Outro erro, igualmente sério, segue como consequência. O grande e professo corpo se tornou, aos olhos e na linguagem dos homens, a "igreja". Homens piedosos foram atraídos por essa armadilha, de modo que a distinção entre a igreja e o reino foi, muito cedo, perdida de vista. Todos os lugares e privilégios mais sagrados da igreja professa foram, então, compartilhados tanto por pessoas piedosas quanto por ímpios. A Reforma falhou completamente em limpar a igreja dessa triste mistura, que tem sido transmitida a nós por sistemas como os Anglicanos, Luteranos e Presbiterianos, como fica claro pela forma do batismo. Em nossos dias, o sistema sacramental prevalece em um nível alarmante, e cresce rapidamente. O real e o formal, o vivo e o morto, são indistinguíveis nas várias formas do protestantismo. Infelizmente, e como isso é sério, há muitos na igreja professa - no reino dos céus - que nunca entrarão no Céu propriamente dito. Aqui encontramos tanto joio como trigo, servos maus e fiéis, virgens néscias e sábias. Embora todos os que foram batizados são contados no reino dos céus, apenas aqueles que forem vivificados e selados com o Espírito Santo pertencem à igreja de Deus.

# [Exercício proposto 1]
Edite as linhas de todos os registros substituindo "scientific name" por "nome científico" e mantendo o restante inalterado. Omita as imagens na resposta.

# [Dados armazenados]
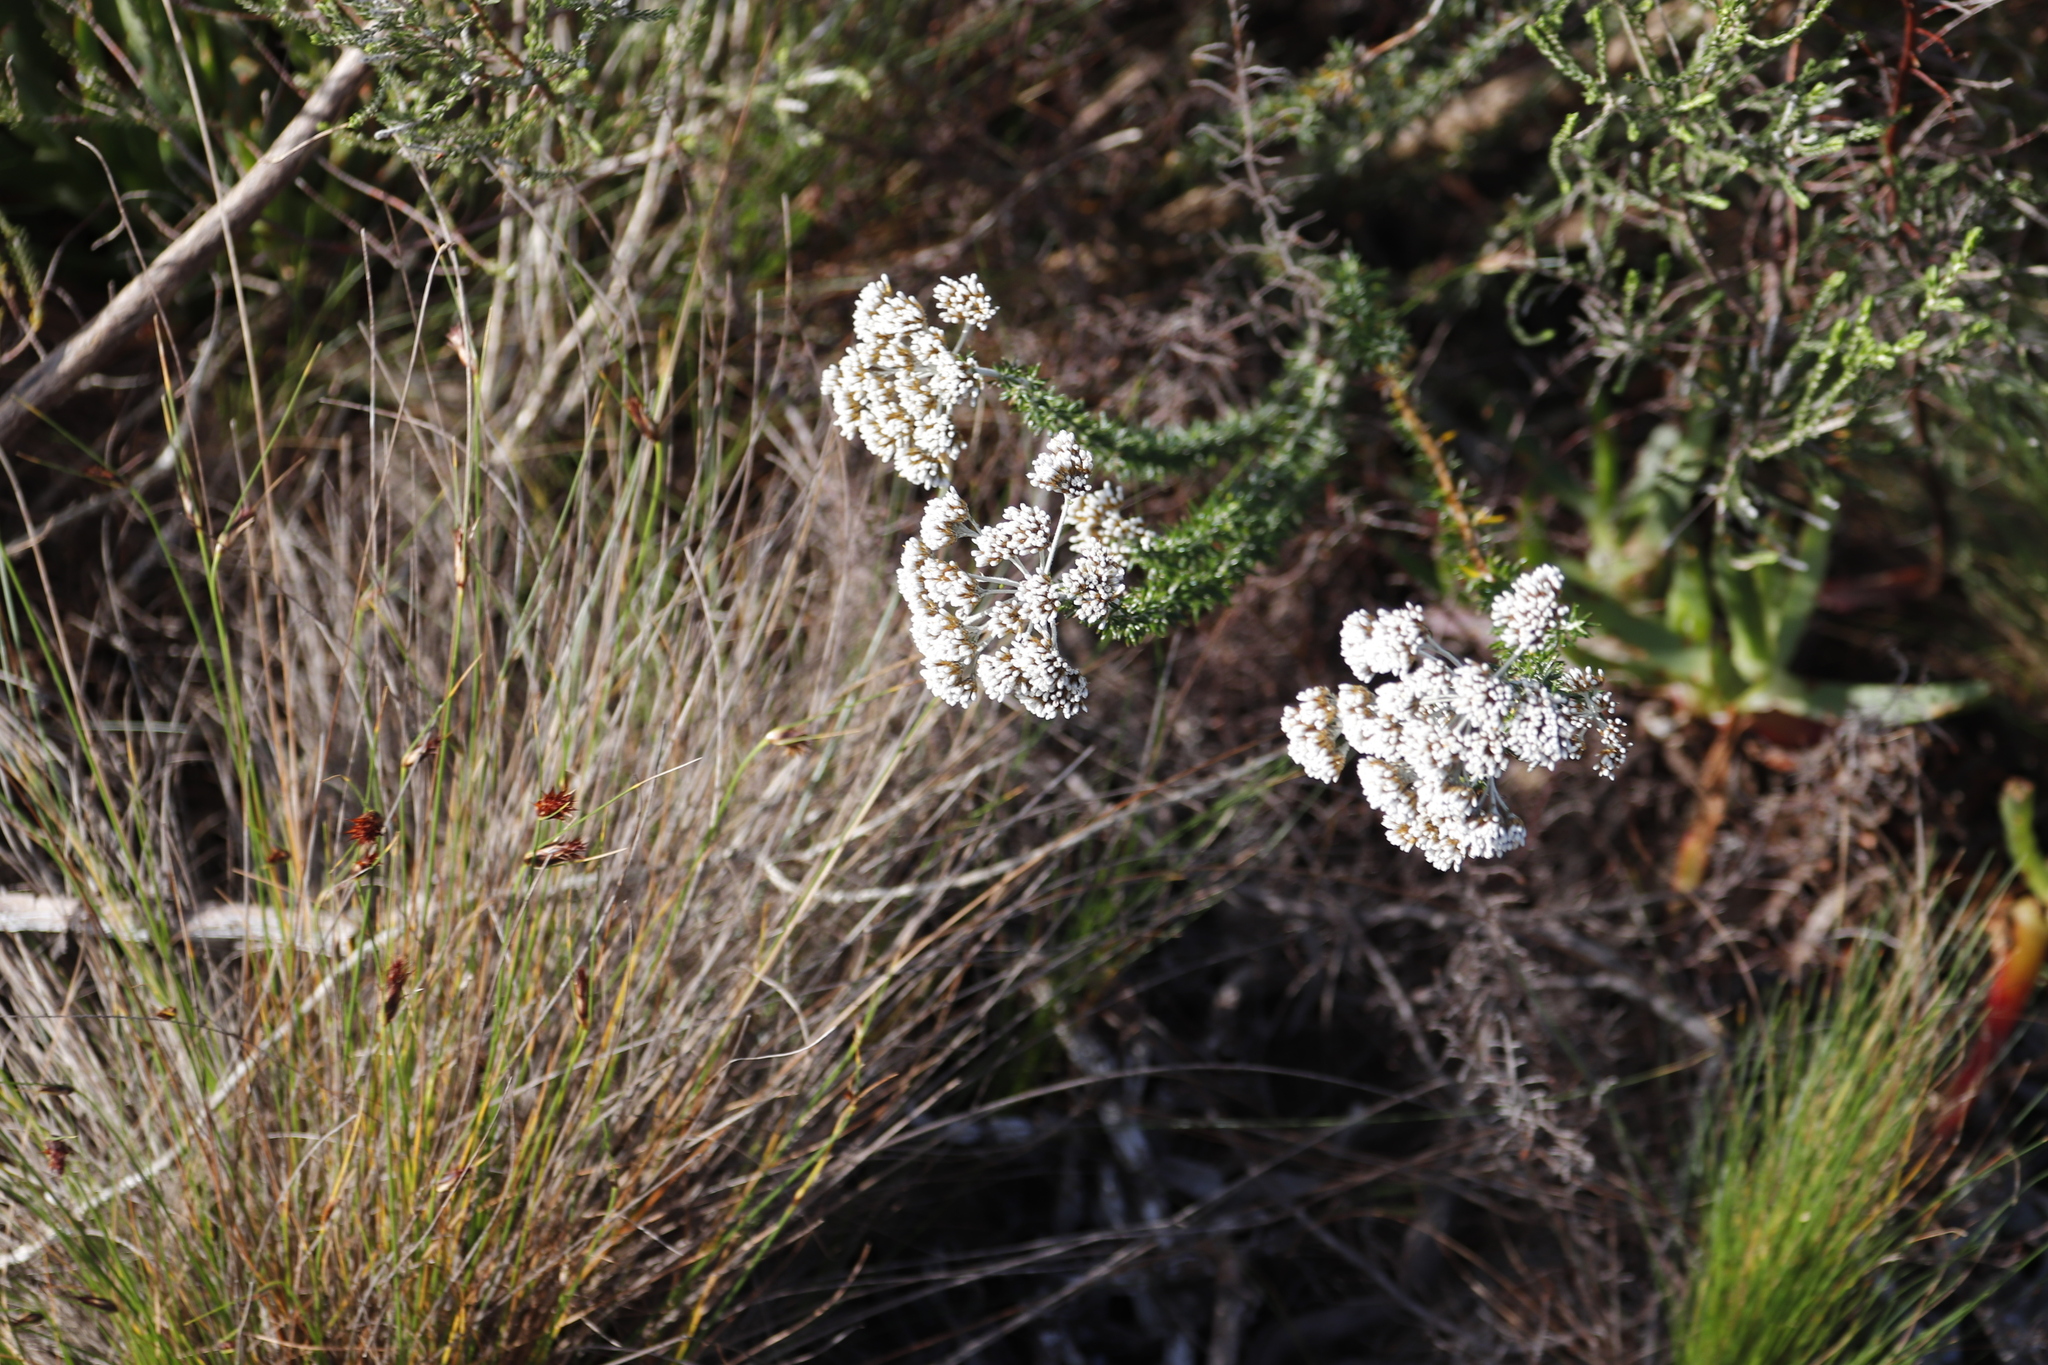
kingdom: Plantae
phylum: Tracheophyta
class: Magnoliopsida
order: Asterales
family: Asteraceae
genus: Metalasia
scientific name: Metalasia densa
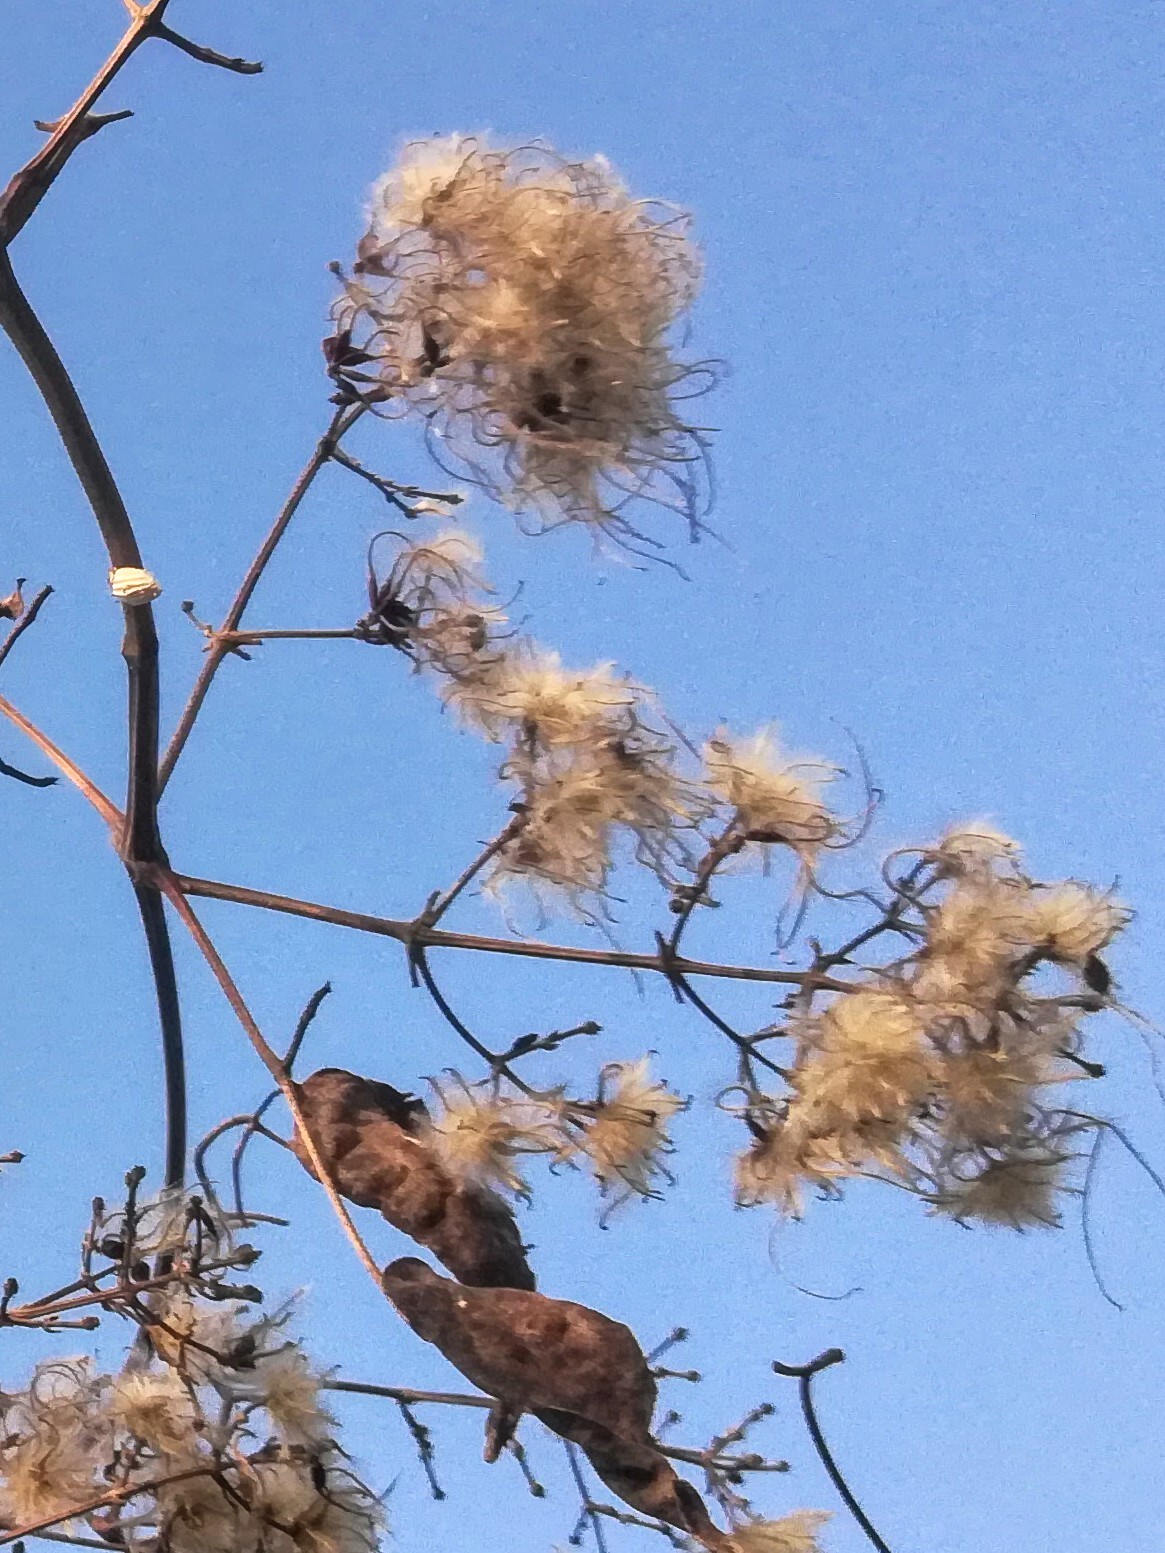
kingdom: Plantae
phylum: Tracheophyta
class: Magnoliopsida
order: Ranunculales
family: Ranunculaceae
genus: Clematis
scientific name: Clematis vitalba
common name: Evergreen clematis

# [Exercício proposto 2]
Liste os sistemas que, segundo o trecho sobre a igreja professa, transmitiram a nós a mistura que a Reforma não conseguiu eliminar.

# [Resposta completa 1]
kingdom: Plantae
phylum: Tracheophyta
class: Magnoliopsida
order: Asterales
family: Asteraceae
genus: Metalasia
nome científico: Metalasia densa
kingdom: Plantae
phylum: Tracheophyta
class: Magnoliopsida
order: Ranunculales
family: Ranunculaceae
genus: Clematis
nome científico: Clematis vitalba
common name: Evergreen clematis

# [Resposta completa 2]
Anglicanos
Luteranos
Presbiterianos